Modern computer chips have on the order of millions of elements to be placed on them in order to achieve the desired functionality. The arrangement of these elements on the placement area can have a huge impact on how the chip will perform. A better placement will result in shorter wire length which amounts to less power used and faster performances. My problem concerns the optimal placement of these computer chip elements on the placement area. The problem input is a description of the placement area, a list of elements with their width and height, and a netlist describing the connections between the elements. The output to the problem is a list of x,y coordinates for each cell on the placement area such that the placement of the elements yields an optimal result measured in terms of wire length. However, to find the optimal solution to the problem is an NP complete problem, meaning it is infeasible to find the guaranteed optimal solution, therefore any method we adopt to solve the problem will be an approximation of the optimal solution.
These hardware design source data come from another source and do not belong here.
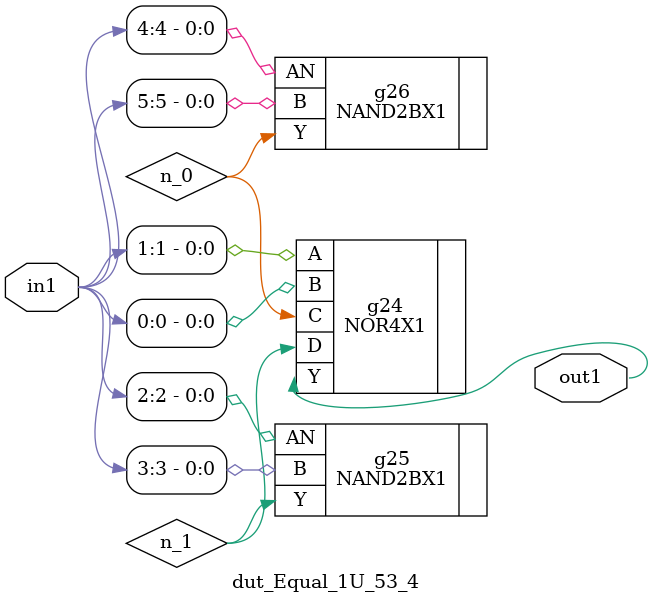
<source format=v>
`timescale 1ps / 1ps


module dut_Equal_1U_53_4(in1, out1);
  input [5:0] in1;
  output out1;
  wire [5:0] in1;
  wire out1;
  wire n_0, n_1;
  NOR4X1 g24(.A (in1[1]), .B (in1[0]), .C (n_0), .D (n_1), .Y (out1));
  NAND2BX1 g25(.AN (in1[2]), .B (in1[3]), .Y (n_1));
  NAND2BX1 g26(.AN (in1[4]), .B (in1[5]), .Y (n_0));
endmodule



</source>
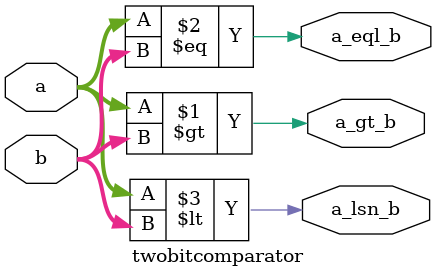
<source format=v>
module twobitcomparator(a,b,a_gt_b,a_lsn_b,a_eql_b);
  input [1:0]a,b;
  output a_gt_b,a_lsn_b,a_eql_b;
    assign a_gt_b = (a > b);
    assign a_eql_b = (a == b);
    assign a_lsn_b = (a < b);
endmodule

</source>
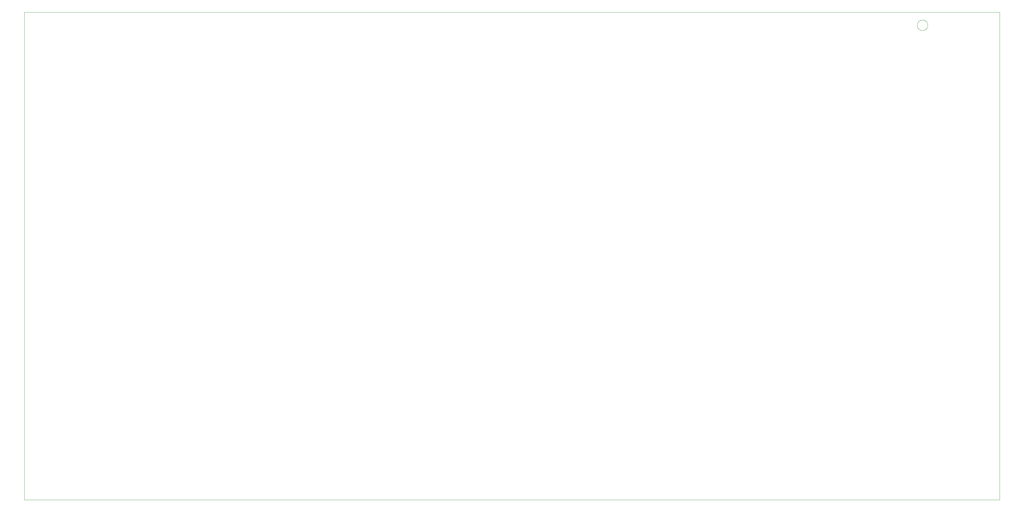
<source format=gko>
G75*
%MOIN*%
%OFA0B0*%
%FSLAX25Y25*%
%IPPOS*%
%LPD*%
%AMOC8*
5,1,8,0,0,1.08239X$1,22.5*
%
%ADD10C,0.00000*%
D10*
X0011300Y0016300D02*
X0011300Y0616300D01*
X1211300Y0616300D01*
X1211300Y0016300D01*
X0011300Y0016300D01*
X1109800Y0600300D02*
X1109802Y0600461D01*
X1109808Y0600621D01*
X1109818Y0600782D01*
X1109832Y0600942D01*
X1109850Y0601102D01*
X1109871Y0601261D01*
X1109897Y0601420D01*
X1109927Y0601578D01*
X1109960Y0601735D01*
X1109998Y0601892D01*
X1110039Y0602047D01*
X1110084Y0602201D01*
X1110133Y0602354D01*
X1110186Y0602506D01*
X1110242Y0602657D01*
X1110303Y0602806D01*
X1110366Y0602954D01*
X1110434Y0603100D01*
X1110505Y0603244D01*
X1110579Y0603386D01*
X1110657Y0603527D01*
X1110739Y0603665D01*
X1110824Y0603802D01*
X1110912Y0603936D01*
X1111004Y0604068D01*
X1111099Y0604198D01*
X1111197Y0604326D01*
X1111298Y0604451D01*
X1111402Y0604573D01*
X1111509Y0604693D01*
X1111619Y0604810D01*
X1111732Y0604925D01*
X1111848Y0605036D01*
X1111967Y0605145D01*
X1112088Y0605250D01*
X1112212Y0605353D01*
X1112338Y0605453D01*
X1112466Y0605549D01*
X1112597Y0605642D01*
X1112731Y0605732D01*
X1112866Y0605819D01*
X1113004Y0605902D01*
X1113143Y0605982D01*
X1113285Y0606058D01*
X1113428Y0606131D01*
X1113573Y0606200D01*
X1113720Y0606266D01*
X1113868Y0606328D01*
X1114018Y0606386D01*
X1114169Y0606441D01*
X1114322Y0606492D01*
X1114476Y0606539D01*
X1114631Y0606582D01*
X1114787Y0606621D01*
X1114943Y0606657D01*
X1115101Y0606688D01*
X1115259Y0606716D01*
X1115418Y0606740D01*
X1115578Y0606760D01*
X1115738Y0606776D01*
X1115898Y0606788D01*
X1116059Y0606796D01*
X1116220Y0606800D01*
X1116380Y0606800D01*
X1116541Y0606796D01*
X1116702Y0606788D01*
X1116862Y0606776D01*
X1117022Y0606760D01*
X1117182Y0606740D01*
X1117341Y0606716D01*
X1117499Y0606688D01*
X1117657Y0606657D01*
X1117813Y0606621D01*
X1117969Y0606582D01*
X1118124Y0606539D01*
X1118278Y0606492D01*
X1118431Y0606441D01*
X1118582Y0606386D01*
X1118732Y0606328D01*
X1118880Y0606266D01*
X1119027Y0606200D01*
X1119172Y0606131D01*
X1119315Y0606058D01*
X1119457Y0605982D01*
X1119596Y0605902D01*
X1119734Y0605819D01*
X1119869Y0605732D01*
X1120003Y0605642D01*
X1120134Y0605549D01*
X1120262Y0605453D01*
X1120388Y0605353D01*
X1120512Y0605250D01*
X1120633Y0605145D01*
X1120752Y0605036D01*
X1120868Y0604925D01*
X1120981Y0604810D01*
X1121091Y0604693D01*
X1121198Y0604573D01*
X1121302Y0604451D01*
X1121403Y0604326D01*
X1121501Y0604198D01*
X1121596Y0604068D01*
X1121688Y0603936D01*
X1121776Y0603802D01*
X1121861Y0603665D01*
X1121943Y0603527D01*
X1122021Y0603386D01*
X1122095Y0603244D01*
X1122166Y0603100D01*
X1122234Y0602954D01*
X1122297Y0602806D01*
X1122358Y0602657D01*
X1122414Y0602506D01*
X1122467Y0602354D01*
X1122516Y0602201D01*
X1122561Y0602047D01*
X1122602Y0601892D01*
X1122640Y0601735D01*
X1122673Y0601578D01*
X1122703Y0601420D01*
X1122729Y0601261D01*
X1122750Y0601102D01*
X1122768Y0600942D01*
X1122782Y0600782D01*
X1122792Y0600621D01*
X1122798Y0600461D01*
X1122800Y0600300D01*
X1122798Y0600139D01*
X1122792Y0599979D01*
X1122782Y0599818D01*
X1122768Y0599658D01*
X1122750Y0599498D01*
X1122729Y0599339D01*
X1122703Y0599180D01*
X1122673Y0599022D01*
X1122640Y0598865D01*
X1122602Y0598708D01*
X1122561Y0598553D01*
X1122516Y0598399D01*
X1122467Y0598246D01*
X1122414Y0598094D01*
X1122358Y0597943D01*
X1122297Y0597794D01*
X1122234Y0597646D01*
X1122166Y0597500D01*
X1122095Y0597356D01*
X1122021Y0597214D01*
X1121943Y0597073D01*
X1121861Y0596935D01*
X1121776Y0596798D01*
X1121688Y0596664D01*
X1121596Y0596532D01*
X1121501Y0596402D01*
X1121403Y0596274D01*
X1121302Y0596149D01*
X1121198Y0596027D01*
X1121091Y0595907D01*
X1120981Y0595790D01*
X1120868Y0595675D01*
X1120752Y0595564D01*
X1120633Y0595455D01*
X1120512Y0595350D01*
X1120388Y0595247D01*
X1120262Y0595147D01*
X1120134Y0595051D01*
X1120003Y0594958D01*
X1119869Y0594868D01*
X1119734Y0594781D01*
X1119596Y0594698D01*
X1119457Y0594618D01*
X1119315Y0594542D01*
X1119172Y0594469D01*
X1119027Y0594400D01*
X1118880Y0594334D01*
X1118732Y0594272D01*
X1118582Y0594214D01*
X1118431Y0594159D01*
X1118278Y0594108D01*
X1118124Y0594061D01*
X1117969Y0594018D01*
X1117813Y0593979D01*
X1117657Y0593943D01*
X1117499Y0593912D01*
X1117341Y0593884D01*
X1117182Y0593860D01*
X1117022Y0593840D01*
X1116862Y0593824D01*
X1116702Y0593812D01*
X1116541Y0593804D01*
X1116380Y0593800D01*
X1116220Y0593800D01*
X1116059Y0593804D01*
X1115898Y0593812D01*
X1115738Y0593824D01*
X1115578Y0593840D01*
X1115418Y0593860D01*
X1115259Y0593884D01*
X1115101Y0593912D01*
X1114943Y0593943D01*
X1114787Y0593979D01*
X1114631Y0594018D01*
X1114476Y0594061D01*
X1114322Y0594108D01*
X1114169Y0594159D01*
X1114018Y0594214D01*
X1113868Y0594272D01*
X1113720Y0594334D01*
X1113573Y0594400D01*
X1113428Y0594469D01*
X1113285Y0594542D01*
X1113143Y0594618D01*
X1113004Y0594698D01*
X1112866Y0594781D01*
X1112731Y0594868D01*
X1112597Y0594958D01*
X1112466Y0595051D01*
X1112338Y0595147D01*
X1112212Y0595247D01*
X1112088Y0595350D01*
X1111967Y0595455D01*
X1111848Y0595564D01*
X1111732Y0595675D01*
X1111619Y0595790D01*
X1111509Y0595907D01*
X1111402Y0596027D01*
X1111298Y0596149D01*
X1111197Y0596274D01*
X1111099Y0596402D01*
X1111004Y0596532D01*
X1110912Y0596664D01*
X1110824Y0596798D01*
X1110739Y0596935D01*
X1110657Y0597073D01*
X1110579Y0597214D01*
X1110505Y0597356D01*
X1110434Y0597500D01*
X1110366Y0597646D01*
X1110303Y0597794D01*
X1110242Y0597943D01*
X1110186Y0598094D01*
X1110133Y0598246D01*
X1110084Y0598399D01*
X1110039Y0598553D01*
X1109998Y0598708D01*
X1109960Y0598865D01*
X1109927Y0599022D01*
X1109897Y0599180D01*
X1109871Y0599339D01*
X1109850Y0599498D01*
X1109832Y0599658D01*
X1109818Y0599818D01*
X1109808Y0599979D01*
X1109802Y0600139D01*
X1109800Y0600300D01*
M02*

</source>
The problem divides down into three sub-categories. The first category is known as standard cell placement which concerns the placement of elements that have different widths, but all have one standard height.
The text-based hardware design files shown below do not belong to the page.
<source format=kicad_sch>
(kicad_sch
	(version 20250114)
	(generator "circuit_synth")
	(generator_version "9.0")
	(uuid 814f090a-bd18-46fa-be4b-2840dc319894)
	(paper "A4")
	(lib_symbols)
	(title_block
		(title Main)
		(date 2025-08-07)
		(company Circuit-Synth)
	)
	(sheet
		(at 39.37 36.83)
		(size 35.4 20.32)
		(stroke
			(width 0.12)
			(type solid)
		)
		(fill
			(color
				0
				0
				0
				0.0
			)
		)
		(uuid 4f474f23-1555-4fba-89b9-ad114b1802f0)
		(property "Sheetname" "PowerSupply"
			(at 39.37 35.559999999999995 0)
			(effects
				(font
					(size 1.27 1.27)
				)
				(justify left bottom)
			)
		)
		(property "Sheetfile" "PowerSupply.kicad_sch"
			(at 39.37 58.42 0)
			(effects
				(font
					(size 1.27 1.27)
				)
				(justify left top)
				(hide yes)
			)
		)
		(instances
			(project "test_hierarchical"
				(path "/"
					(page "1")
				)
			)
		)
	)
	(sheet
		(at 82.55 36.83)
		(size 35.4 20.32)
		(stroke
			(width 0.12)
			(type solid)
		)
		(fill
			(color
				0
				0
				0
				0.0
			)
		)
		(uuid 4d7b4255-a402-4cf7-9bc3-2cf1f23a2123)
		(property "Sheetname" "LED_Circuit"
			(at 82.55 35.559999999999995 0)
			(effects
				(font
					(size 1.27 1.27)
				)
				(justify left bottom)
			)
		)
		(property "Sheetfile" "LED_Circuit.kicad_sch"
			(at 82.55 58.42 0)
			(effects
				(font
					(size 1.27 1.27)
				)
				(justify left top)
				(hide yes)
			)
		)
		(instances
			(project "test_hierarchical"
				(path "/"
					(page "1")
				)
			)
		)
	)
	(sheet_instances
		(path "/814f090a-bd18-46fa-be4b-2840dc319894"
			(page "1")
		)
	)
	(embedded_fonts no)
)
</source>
The next category is known as macro block placement which concerns the placement of elements that are all very "large" meaning that they have varying widths and heights significantly bigger than the standard height.
The third category is known as mixed block placement which, as the name implies, concerns the placement of both standard cells and macro blocks. This problem is unique because the simplistic techniques used in the standard cell placement cant handle the macro blocks because of their non-standard height and the techniques used in macro block placement can not scale to handle the large number of standard cells in the designs. It is the mixed block placement that I am addressing this summer.
A current way of addressing the problem is a technique known as recursive bisection. Previously, at each step, the method sought to divided the placement area and the netlist of cells in half. The process would repeat until there was only one cell per area, at which point the cell would be placed into that location. The netlist of cells is divided in half according to total cell area. However, this method would ignore circumstances in which the dimensions of macro blocks exceed half of the area to be split. In this case, blocks would end up being stacked upon each other because of the overlap of the macro block. Obviously, such a design is not possible and is considered illegal. To address this problem, after the recursive bisection is complete, a legalization step takes place. There are many different possible legalizers, but the functionality of a legalizer is to take a design that contains overlaps and shift the blocks in a minimal way so that the design contains no overlaps at the end of legalization. However, legalization has no knowledge of wire length, therefore the more work the legalizer has to do, the greater the wire length becomes. So it becomes necessary to have the legalizer do the minimal amount of work required, thus we need to reduce overlaps during placement.
My focus is to reduce the number of overlaps during the recursive bisection placement process.